The tie-up between Scorpio Tankers and Dubai fund outfit Legatum could provide a new model for cash-starved shipowners.

scorpiotankers.jpgA new way forward for at least some public shipowners starved of growth capital may be showing itself in the sort of link-up now known to have happened between New York-based Scorpio Tankers and Dubai-domiciled private fund firm Legatum in a recent equity raise.

Legatum is not a Fidelity, Neuberger Berman, Prudential or any other of the familiar group of large institutional investors who supported shipowners during the boom cycle of the mid-2000s. Most of those have now fled the sector, either licking wounds from their losses, disbelieving of the shipping "story" or finding themselves unable to invest for technical reasons such as public shipowners' shrinking market capitalisations, low stock prices or poor trading liquidity.

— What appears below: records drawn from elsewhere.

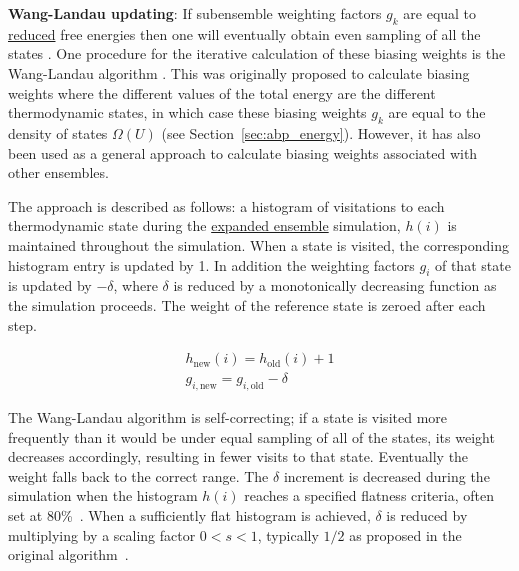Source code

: \documentclass[9pt,review]{livecoms}
\begin{document}
\textbf{Wang-Landau updating}:
If subensemble weighting factors $g_k$ are equal to \hyperlink{ref:reduced} {reduced} free energies then one will eventually obtain even sampling of all the states
\cite{lyubartsev:jcp:1992:expanded-ensembles}.  One procedure for the
iterative calculation of these biasing weights is the Wang-Landau
algorithm \cite{wang-landau:prl:2001:wang-landau}. This was originally proposed to calculate biasing weights where the different values of the total energy are the different thermodynamic states, in which case these biasing weights $g_k$ are equal to the density of states $\Omega(U)$ (see Section~\ref{sec:abp_energy}).  However, it has also been used as a general approach to calculate biasing weights associated with other ensembles.

The approach is described as follows: a histogram of visitations to each thermodynamic state
during the \hyperlink{ref:ExpEns} {expanded ensemble} simulation, $h(i)$ is maintained
throughout the simulation.  When a state is visited, the corresponding
histogram entry is updated by 1.  In addition the weighting factors $g_i$ of that state is updated by $-\delta$, where $\delta$ is reduced by a monotonically decreasing function as the simulation proceeds.  The
weight of the reference state is zeroed after each step.

\begin{eqnarray}
h_{\mathrm{new}}(i) = h_{\mathrm{old}}(i) + 1 \\
g_{i,\mathrm{new}} = g_{i,\mathrm{old}} - \delta
\label{eq:wang-landau}
\end{eqnarray}

The Wang-Landau algorithm is self-correcting; if a state is visited more frequently than it would be under equal sampling of all of the states, its weight decreases accordingly, resulting in fewer visits to that state.  Eventually the weight falls back to the correct range.  The $\delta$ increment is decreased during the simulation when the histogram $h(i)$ reaches a specified flatness criteria, often set at 80\%~\cite{wang-landau:prl:2001:wang-landau}.  When a sufficiently flat histogram is achieved, $\delta$ is reduced by multiplying by a scaling factor $0<s<1$, typically $1/2$ as proposed in the original algorithm~\cite{wang-landau:prl:2001:wang-landau}.
\end{document}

While some of those names may be back, shipowners are having to cast their nets a bit wider to find a new generation of believers — as it appears Scorpio has done with Legatum and its “buy and hold” approach to its investments.

The Dubai company, founded by wealthy New Zealander Christopher Chandler, is not known to have had a previous role in shipping investments. But financial sources say the firm recently took in Nicolas Andine, who built a strong reputation — particularly in Europe — as a savvy shipping investor in the last cycle with his work at finance firm Storm Harbour.

Big share buy

Filings with US securities regulators show that Legatum took nearly 40% of Scorpio’s $132m equity raise, as the investor had no previous holding in the Emanuele Lauro-led owner prior to buying 8.2 million shares and a 12.8% stake. The position was valued around $55m at Scorpio’s recent pricing, which has firmed after the placement.

Bankers at RS Platou Markets have told TradeWinds they found four new investors to help Scorpio grow — two that had studied Scorpio specifically, and asked them to approach the company about acquiring shares, and two more who had expressed more general interest in finding the right shipping investment.

Scorpio Tankers 

Platou chief executive Erik Helberg declined to comment on Legatum or its investment even after it had been publicly disclosed, saying he was following a strict policy against discussing clients. It would appear, however, that Legatum was easily the largest of the four as some shares also were offered to and purchased by existing Scorpio holders.

“It is an indication that if you have the right story — and the products market is looking to be more positive than many other sectors — with a strong management team and a strong balance sheet with low leverage, there are pockets of money out there looking at shipping,” one banker said this week.

“It may take a little more digging to find them than it used to but Scorpio is an example that there are opportunities.”

While many public shipowners increasingly encountered frustration with a shareholder base marked by hedge funds trying to play short-term volatility, Legatum holds itself out as a patient, long-term holder.

“We focus on the long-term commitments required to maximise the absolute return on investment, without the artificial constraints of short-term performance,” Legatum said on its website.

Long-term perspective

“Adopting a long-term perspective allows us to be patient and disciplined in our investment approach and to absorb the short-term volatility inherent in investment markets.”

Or as one person familiar with the company put it: “They didn’t just put in $50m so that they can make a quick 10% and get out of it next week. They’re an institutional investor, not a hedge fund.”

Legatum was founded in 2006 but its roots trace back to 1986 when Chandler and his brother founded the preceeding company, Sovereign Asset Management. Succeeding investments were widespread and diverse, including positions in Brazil, Russia, South Korea, Ecuador, India and Rwanda.

Legatum’s investment may make it Scorpio’s largest overall holder. The previous lead position reported as of 30 September was Wellington Management, with 5.8 million shares. It is not yet known whether Wellington increased that stake in the recent offering.

Scorpio quickly made use of the follow-on funds by securing six eco-friendly medium-range (MR) products newbuildings at Korean yards Hyundai Mipo Dockyard and SPP Shipbuilding. With options for eight more units at the same price of $33m per copy, Scorpio has tied up all slots at the two yards for 2014 delivery.

The investment could see Scorpio jump its current owned fleet of 12 to 31 by the third quarter of 2014.